Tak hanya itu, juga membentuk wadah konsultasi dan bantuan hukum untuk masyarakat adat, serta divisi perempuan.

Untuk Strategi Jangka Panjang, sambung Laks, APHA mendorong DPR/D dan Pemerintah Pusat dan Daerah untuk melakukan Amandemen terbatas terkait Pasal 18 B ayat 2 dan Pasal 28I ayat 3 UUD RI 1945, berkaitan dengan konsep hukum subyek hukum yang digunakan yaitu masyarakat adat, yang terdiri dari masyarakat hukum adat dan masyarakat tradisional. Pasal 18B mengamanatkan pengakuan dan perlindungan dilakukan “dalam UU” yang artinya pengaturan bersifat parsial bukan UU khusus, maka diusulkan kalimat menjadi “dengan UU”.

"Mensahkan RUU Masyarakat Adat sebagai UU Payung untuk melindungi masyarakat adat dan hak-hak tradisionalnya, termasuk terkait pengelolaan Lingkungan dan Sumber Daya Alam yang ada di wilayahnya, yang bersifat unifikasi administrasi,  tetap memperhatikan Pancasila, pluralisme hukum, kesetaraan dan keadilan gender," tambah Laks.

Dalam rekomendasi juga mendorong deregulasi kebijakan yang menghambat pengakuan dan perlindungan masyarakat  adat dan hak-haknya dalam pengelolaan lingkungan dan sumber daya alam yang ada ditingkat nasional dan daerahnya.

"Melakukan pemulihan dan memberikan kompensasi atas kerusakan akibat dari eksploitasi lingkungan dan sumber Daya Alam yang merugikan  masyarakat adat khususnya dan warganegara Indonesia umumnya," paparnya.

Sementara itu Prof A Ruri menambahkan, tidak mengakui hukum adat dan kearifan lokal adalah bentuk pengingkaran terhadap jati diri bangsa . Sekalipun sifatnya lokal tapi bersifat universal, kiranya kearifan lokal masyarakat hukum adat dapat berkontribusi terhadap skema pembangunan hukum.
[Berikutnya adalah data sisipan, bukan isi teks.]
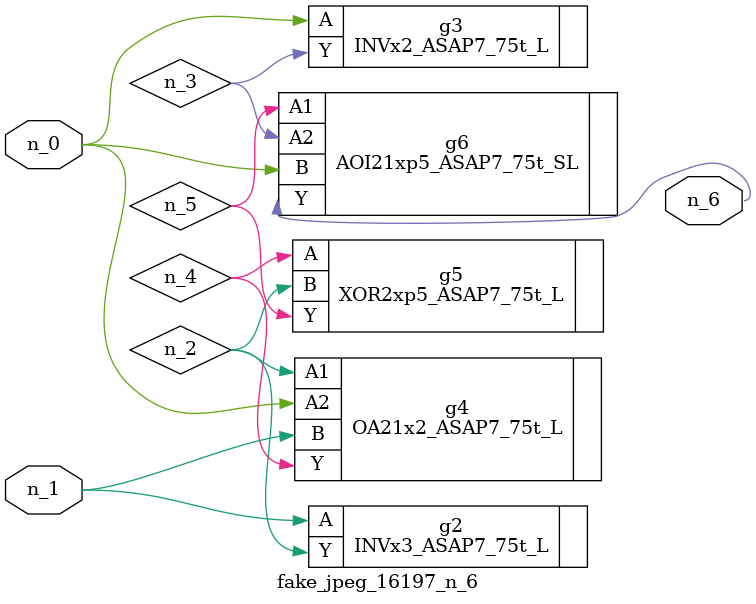
<source format=v>
module fake_jpeg_16197_n_6 (n_0, n_1, n_6);

input n_0;
input n_1;

output n_6;

wire n_2;
wire n_3;
wire n_4;
wire n_5;

INVx3_ASAP7_75t_L g2 ( 
.A(n_1),
.Y(n_2)
);

INVx2_ASAP7_75t_L g3 ( 
.A(n_0),
.Y(n_3)
);

OA21x2_ASAP7_75t_L g4 ( 
.A1(n_2),
.A2(n_0),
.B(n_1),
.Y(n_4)
);

XOR2xp5_ASAP7_75t_L g5 ( 
.A(n_4),
.B(n_2),
.Y(n_5)
);

AOI21xp5_ASAP7_75t_SL g6 ( 
.A1(n_5),
.A2(n_3),
.B(n_0),
.Y(n_6)
);


endmodule
</source>
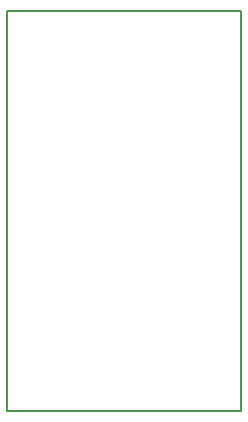
<source format=gko>
G04 MADE WITH FRITZING*
G04 WWW.FRITZING.ORG*
G04 DOUBLE SIDED*
G04 HOLES PLATED*
G04 CONTOUR ON CENTER OF CONTOUR VECTOR*
%ASAXBY*%
%FSLAX23Y23*%
%MOIN*%
%OFA0B0*%
%SFA1.0B1.0*%
%ADD10R,0.787402X1.338580*%
%ADD11C,0.008000*%
%ADD10C,0.008*%
%LNCONTOUR*%
G90*
G70*
G54D10*
G54D11*
X4Y1335D02*
X783Y1335D01*
X783Y4D01*
X4Y4D01*
X4Y1335D01*
D02*
G04 End of contour*
M02*
</source>
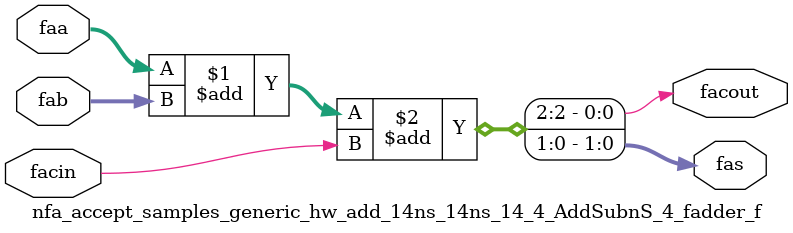
<source format=v>
module nfa_accept_samples_generic_hw_add_14ns_14ns_14_4_AddSubnS_4_fadder_f 
#(parameter
    N = 2
)(
    input  [N-1 : 0]  faa,
    input  [N-1 : 0]  fab,
    input  wire  facin,
    output [N-1 : 0]  fas,
    output wire  facout
);
assign {facout, fas} = faa + fab + facin;
endmodule
</source>
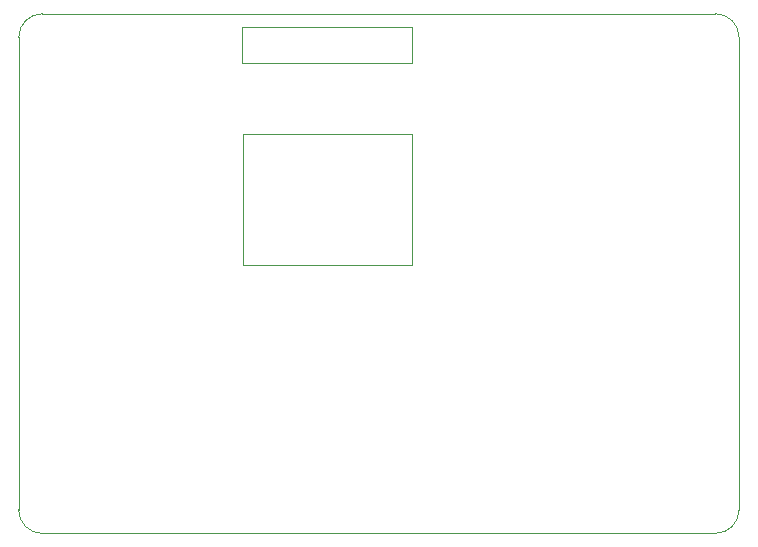
<source format=gbr>
%TF.GenerationSoftware,KiCad,Pcbnew,9.0.0*%
%TF.CreationDate,2025-03-21T19:43:46+05:30*%
%TF.ProjectId,HF-PA-v10,48462d50-412d-4763-9130-2e6b69636164,rev?*%
%TF.SameCoordinates,Original*%
%TF.FileFunction,Profile,NP*%
%FSLAX46Y46*%
G04 Gerber Fmt 4.6, Leading zero omitted, Abs format (unit mm)*
G04 Created by KiCad (PCBNEW 9.0.0) date 2025-03-21 19:43:46*
%MOMM*%
%LPD*%
G01*
G04 APERTURE LIST*
%TA.AperFunction,Profile*%
%ADD10C,0.100000*%
%TD*%
G04 APERTURE END LIST*
D10*
X18990000Y-10185000D02*
X33310000Y-10185000D01*
X33310000Y-21310000D01*
X18990000Y-21310000D01*
X18990000Y-10185000D01*
X61000000Y-2000000D02*
X61000000Y-42000000D01*
X59000000Y0D02*
G75*
G02*
X61000000Y-2000000I0J-2000000D01*
G01*
X2000000Y0D02*
X59000000Y0D01*
X0Y-42000000D02*
X0Y-2000000D01*
X0Y-2000000D02*
G75*
G02*
X2000000Y0I1999999J1D01*
G01*
X18950000Y-1130000D02*
X33270000Y-1130000D01*
X33270000Y-4180000D01*
X18950000Y-4180000D01*
X18950000Y-1130000D01*
X2000000Y-44000000D02*
G75*
G02*
X0Y-42000000I0J2000000D01*
G01*
X61000000Y-42000000D02*
G75*
G02*
X59000000Y-44000000I-2000000J0D01*
G01*
X59000000Y-44000000D02*
X2000000Y-44000000D01*
M02*

</source>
Sejalan dengan jiwa bangsa Indonesia .

Prof A Ruri atau Prof Andi Suryaman Mustari Pide,  menyebut nilai-nilai kearifan lokal yang memuat prinsip keseimbangan manusia dan alam, harua di letakkan dalam kerangka instrument kebijakan untuk mengatur tatanan hidup seimbang dan berkelanjutan.

Sementara itu, pertemuan Ketua APHA Indonesia yang akan datang di Unsrat Manado Mei 2020 dan pertemuan 2 tahun  yang akan datang di Kalimantan. Bersamaan acara pertemuan Hakim Peradilan Masyarakat Adat Serawak Dayak dan Masyarakat Dayak Indonesia di Tarakan.